HC Deb 20 March 1985 vol 75 cc489-91W
Mr. Alfred Morris

asked the Secretary of State for Education and Science how many independent special schools there are in the United Kingdom; how many of those passed his Department's inspection first time to be registered; and if the same criteria are used as in the inspection of state schools.

Mr. Dunn

My right hon. Friend's responsibilities extend to England only. The arrangements in Wales, Scotland and Northern Ireland are the responsibility of the respective Secretaries of State.

In England the terms "independent school" and "special school" refer to different types of institution. A special school is a school, whether maintained by a local education authority or not, which has been approved by my right hon. Friend as a special school under section 9(5) of the Education Act 1944. "Independent school" is defined in that Act in such a way as to exclude any school which is a special school.

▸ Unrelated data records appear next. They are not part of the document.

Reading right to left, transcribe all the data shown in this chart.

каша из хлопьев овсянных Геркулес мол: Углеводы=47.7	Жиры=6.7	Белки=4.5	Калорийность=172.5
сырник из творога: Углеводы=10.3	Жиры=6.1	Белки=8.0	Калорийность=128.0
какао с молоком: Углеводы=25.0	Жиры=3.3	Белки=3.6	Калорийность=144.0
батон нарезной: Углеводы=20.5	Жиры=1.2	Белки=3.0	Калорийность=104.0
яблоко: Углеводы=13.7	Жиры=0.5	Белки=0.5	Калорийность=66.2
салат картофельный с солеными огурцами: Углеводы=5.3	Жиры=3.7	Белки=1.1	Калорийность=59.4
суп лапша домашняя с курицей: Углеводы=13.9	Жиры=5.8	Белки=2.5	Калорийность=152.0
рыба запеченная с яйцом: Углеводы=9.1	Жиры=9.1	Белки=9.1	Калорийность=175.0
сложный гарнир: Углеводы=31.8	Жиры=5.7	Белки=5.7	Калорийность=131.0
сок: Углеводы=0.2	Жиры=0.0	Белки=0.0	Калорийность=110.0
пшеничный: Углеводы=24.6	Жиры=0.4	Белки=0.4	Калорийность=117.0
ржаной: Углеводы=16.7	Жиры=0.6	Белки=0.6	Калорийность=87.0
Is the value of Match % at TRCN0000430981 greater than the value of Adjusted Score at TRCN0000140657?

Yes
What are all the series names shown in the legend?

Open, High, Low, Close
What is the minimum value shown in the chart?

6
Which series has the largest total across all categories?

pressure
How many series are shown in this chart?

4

It is an offence under section 70 of the Education Act 1944 to conduct an independent school which is not registered or provisionally registered. Registration on a provisional basis is granted automatically on receipt of the necessary details from a new independent school, pending a decision about final registration. Information about the number of inspections or visits to independent schools before the granting of final registration could be obtained only at disproportionate cost.

The requirements for registration to be made final, or for final registration to be allowed to continue, are set out in section 71 of the 1944 Act. In effect, a minimum standard of acceptability is sought in regard to premises, accommodation, instruction, and the suitability of the proprietor(s) and teachers.

I think, however, that the right hon. Member may have in mind the approval which certain independent schools may seek under the Education Act 1981. Under section 11 of that Act a local education authority may not place pupils with statements of special educational need at an independent school unless either the school is approved by my right hon. Friend as suitable for the admission of children for whom statements are maintained or he gives his consent in an individual case. So far 190 independent schools have sought approval under the 1981 Act; 91 have so far been approved, of which one third received approval after one visit by Her Majesty's inspectors. A number of schools have closed since seeking approval, including two which had secured it.

As was explained in the Department's circular No. 8/81, in order to secure approval under the 1981 Act independent schools are required to meet similar standards in respect of premises, qualified staff, education and care to those required in maintained and non-maintained special schools. They will also be required, as a condition of approval, to publish information about their facilities.